We are calling on Trump and Donovan to fully fund HUD and stop handing our housing over to private equity. This is a critical moment for all of our communities and we need Congress to vote against these proposed disastrous budget cuts.
Judy Montanez and Sharon Valentin are Co-Chairpersons of Castleton Park, a state and federally subsidized Mitchell-Lama housing development.
3 thoughts on “CityViews: Trump’s Budget Cuts to HUD are a Homelessness Plan, not a Housing Plan”
Thank you for your article, for the information and inspiring steps of action your organization is taking. I live in michigan, and have a section 8 voucher, and until I found your article I’d been unable to find anything on people taking steps to fight proposed housing budget changes. Can you publish more information on agencies people can get in touch with to fight proposed housing cuts? Again, thank you.
Well done written beautifully.
If the New York Housing Authority had been operated with integrity and financial responsibility all of these decades, I would feel more empthy towards this issue. But alas it has not. In fact it one of the most mismanaged and corrupt agencies in entire state.
Billions upon billions of taxpayer dollars have been given to the NYC Housing Authority and millions of it ends up in the pockets of union bosses, corrupt political hacks, housing authority personal and their friends, the corruption goes on and on.
The NYC Housing Authority is responsible for the complete failure of its staff to keep their properties functioning, I have seen some of these bozos they call “maintenance staff” They don’t know what a screw driver is let alone how to use one.
The city and the NYC Housing Authority has for decades had its collective heads in the sand, I guess believing that things would just go along as they always do and they the money from DC would just keep pouring in, well now we have a President and Congress saying enough is enough.
I don’t think Trump will get his 8 billion dollar cut but I bet he will get something between 3 to 5 billion. Whatever it is, it will be alot and people need to prepare for that, they should have been preparing long ago, they should have moved on long ago. There are people who have been in these projects for decades, they have utilized hundreds of thousands of dollars a piece over those decades in housing subsidies and they want more!
The reality is that DC has wanted out of the housing business for decades, ever since good ole Ronnie R and budgets have been cut almost every year since 1980. Even during the Clinton and Obama years the budget was cut, it was cut again this year.

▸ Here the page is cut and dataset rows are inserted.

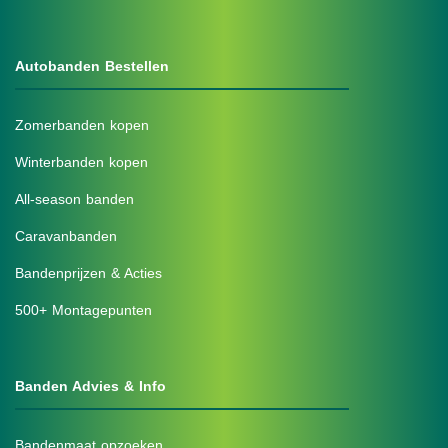
Autobanden Bestellen
Zomerbanden kopen
Winterbanden kopen
All-season banden
Caravanbanden
Bandenprijzen & Acties
500+ Montagepunten
Banden Advies & Info
Bandenmaat opzoeken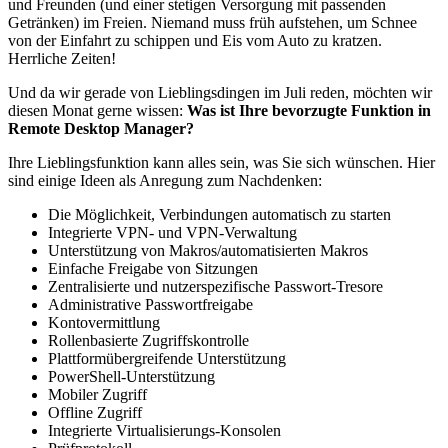
und Freunden (und einer stetigen Versorgung mit passenden
Getränken) im Freien. Niemand muss früh aufstehen, um Schnee
von der Einfahrt zu schippen und Eis vom Auto zu kratzen.
Herrliche Zeiten!
Und da wir gerade von Lieblingsdingen im Juli reden, möchten wir
diesen Monat gerne wissen:
Was ist Ihre bevorzugte Funktion in
Remote Desktop Manager?
Ihre Lieblingsfunktion kann alles sein, was Sie sich wünschen. Hier
sind einige Ideen als Anregung zum Nachdenken:
Die Möglichkeit, Verbindungen automatisch zu starten
Integrierte VPN- und VPN-Verwaltung
Unterstützung von Makros/automatisierten Makros
Einfache Freigabe von Sitzungen
Zentralisierte und nutzerspezifische Passwort-Tresore
Administrative Passwortfreigabe
Kontovermittlung
Rollenbasierte Zugriffskontrolle
Plattformübergreifende Unterstützung
PowerShell-Unterstützung
Mobiler Zugriff
Offline Zugriff
Integrierte Virtualisierungs-Konsolen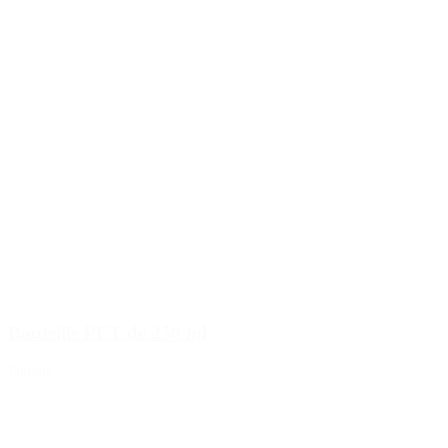
Bouteille PET de 250 ml
Détails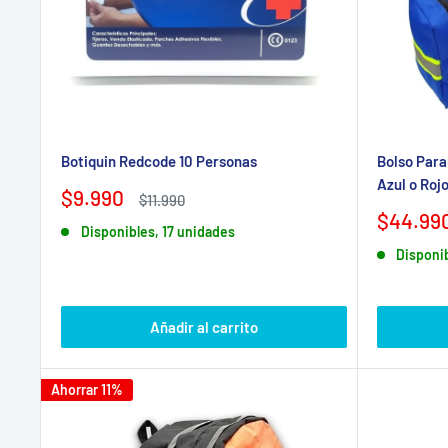
Sí. La falta de implementación puede derivar en sanc
trabajadores.
Si necesitas más opciones, visita nuestra
colección c
Botiquin Redcode 10 Personas
Bolso Para
Azul o Roj
Precio
$9.990
Precio
$11.990
de
habitual
Precio
$44.99
Disponibles, 17 unidades
venta
de
Disponi
venta
Añadir al carrito
Ahorrar 11%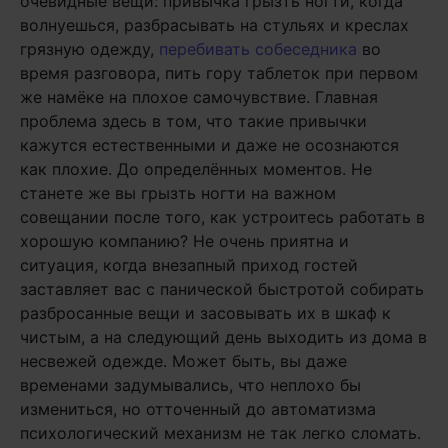
очевидные вещи: привычка грызть ногти, когда
волнуешься, разбрасывать на стульях и креслах
грязную одежду,
перебивать собеседника
во
время разговора, пить гору таблеток при первом
же намёке на плохое самочувствие. Главная
проблема здесь в том, что такие привычки
кажутся естественными и даже не осознаются
как плохие. До определённых моментов. Не
станете же вы грызть ногти на важном
совещании после того, как устроитесь работать в
хорошую компанию? Не очень приятна и
ситуация, когда внезапный приход гостей
заставляет вас с панической быстротой собирать
разбросанные вещи и засовывать их в шкаф к
чистым, а на следующий день выходить из дома в
несвежей одежде. Может быть, вы даже
временами задумывались, что неплохо бы
измениться, но отточенный до автоматизма
психологический механизм не так легко сломать.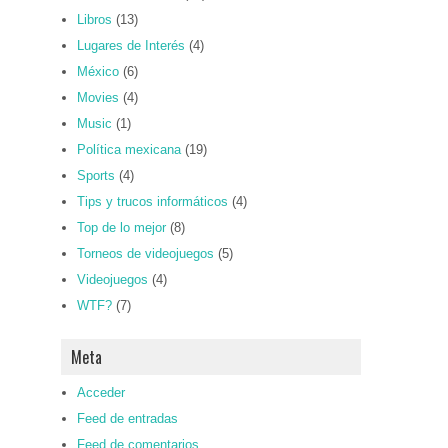
Libros
(13)
Lugares de Interés
(4)
México
(6)
Movies
(4)
Music
(1)
Política mexicana
(19)
Sports
(4)
Tips y trucos informáticos
(4)
Top de lo mejor
(8)
Torneos de videojuegos
(5)
Videojuegos
(4)
WTF?
(7)
Meta
Acceder
Feed de entradas
Feed de comentarios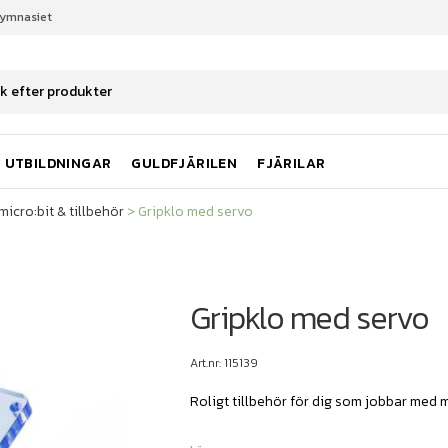
gymnasiet
micro:bit & tillbehör
Gripklo med servo
UTBILDNINGAR
GULDFJÄRILEN
FJÄRILAR
micro:bit & tillbehör
>
Gripklo med servo
Gripklo med servo
Art.nr: 115139
Roligt tillbehör för dig som jobbar med m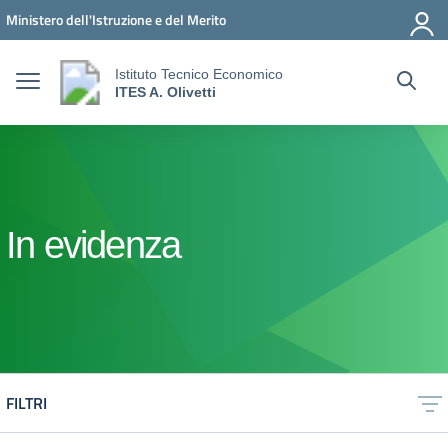
Vai ai contenuti
Vai al menu di navigazione
Vai al footer
Ministero dell'Istruzione e del Merito
Istituto Tecnico Economico
ITES A. Olivetti
In evidenza
FILTRI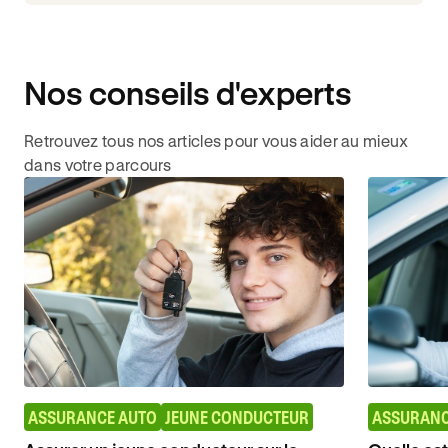
Nos conseils d'experts
Retrouvez tous nos articles pour vous aider au mieux
dans votre parcours
ASSURANCE AUTO
JEUNE CONDUCTEUR
ASSURANC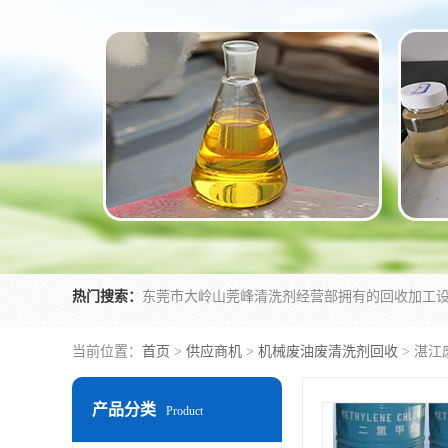
热门搜索：
当前位置：
首页
>
供应商机
>
机械废油废清洗剂回收
> 湛
产品分类
Product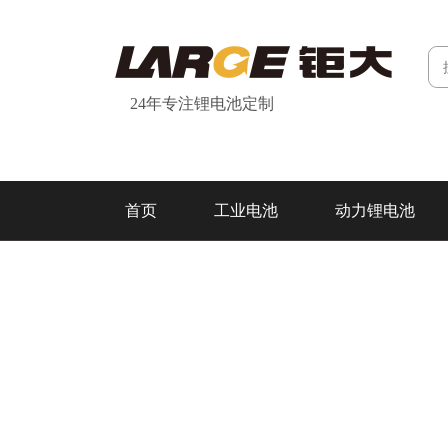
24年专注锂电池定制
首页
工业电池
动力锂电池
研发&制造
关于我们
联系我们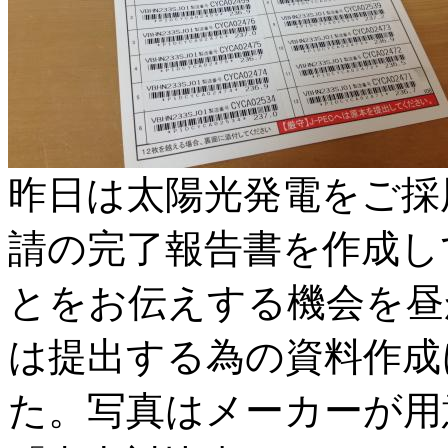
昨日は太陽光発電をご採
請の完了報告書を作成し
とをお伝えする機会を昼
は提出する為の資料作成
た。写真はメーカーが用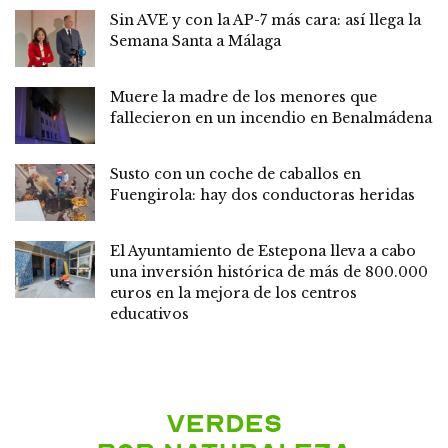
Sin AVE y con la AP-7 más cara: así llega la
Semana Santa a Málaga
Muere la madre de los menores que
fallecieron en un incendio en Benalmádena
Susto con un coche de caballos en
Fuengirola: hay dos conductoras heridas
El Ayuntamiento de Estepona lleva a cabo
una inversión histórica de más de 800.000
euros en la mejora de los centros
educativos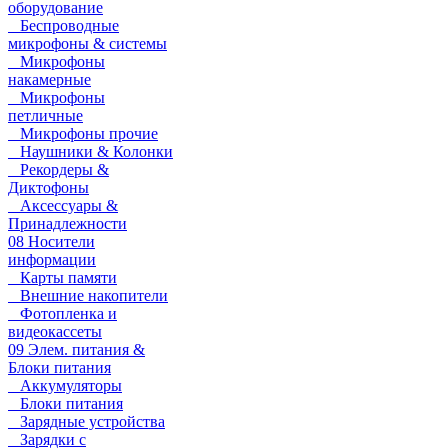
оборудование
Беспроводные
микрофоны & системы
Микрофоны
накамерные
Микрофоны
петличные
Микрофоны прочие
Наушники & Колонки
Рекордеры &
Диктофоны
Аксессуары &
Принадлежности
08 Носители
информации
Карты памяти
Внешние накопители
Фотопленка и
видеокассеты
09 Элем. питания &
Блоки питания
Аккумуляторы
Блоки питания
Зарядные устройства
Зарядки с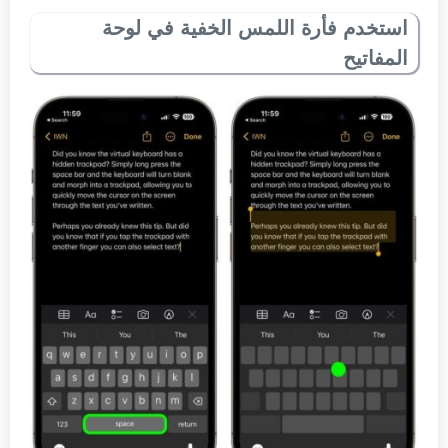
استخدم فأرة اللمس الخفية في لوحة
المفاتيح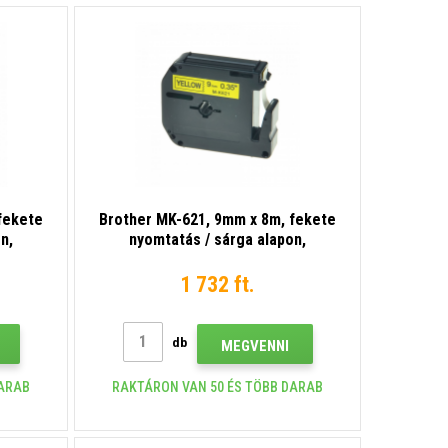
fekete
Brother MK-621, 9mm x 8m, fekete
n,
nyomtatás / sárga alapon,
kompatibilis szalag
1 732 ft.
db
MEGVENNI
DARAB
RAKTÁRON VAN 50 ÉS TÖBB DARAB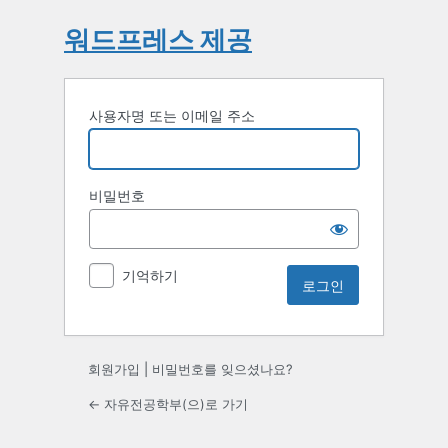
워드프레스 제공
사용자명 또는 이메일 주소
비밀번호
기억하기
회원가입
|
비밀번호를 잊으셨나요?
← 자유전공학부(으)로 가기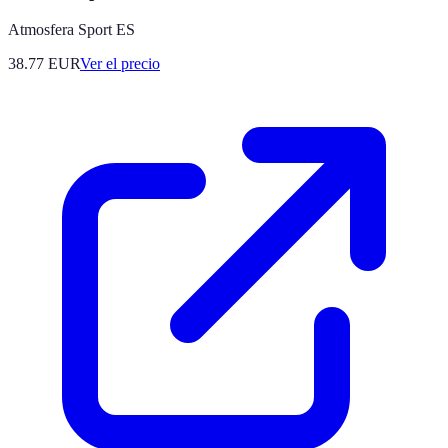
Atmosfera Sport ES
38.77
EUR
Ver el precio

As much as NYC likes to consider itself the center of the universe, other major cities have already had to do what NYC will be doing soon, rescinding vouchers already in use. Dallas and Houston have already rescinded over 1,500 vouchers, so this is not just a NYC problem.
What will probably happen is that seniors, the disabled and vets will be spared, but able bodied working people with or without kids will be on the chopping block, I suspect the people who have been on the dole the longest will be the first one’s cut, and the will be at the discretion of the NYC Housing Authority, DC will leave the street level dirty work to them.
A lot of people are going to have some hard choices to make, I would be making a plan now! so you know what you are going to do if they take your voucher, don’t wait and foolishly think it won’t happen to you, make a plan and then hope.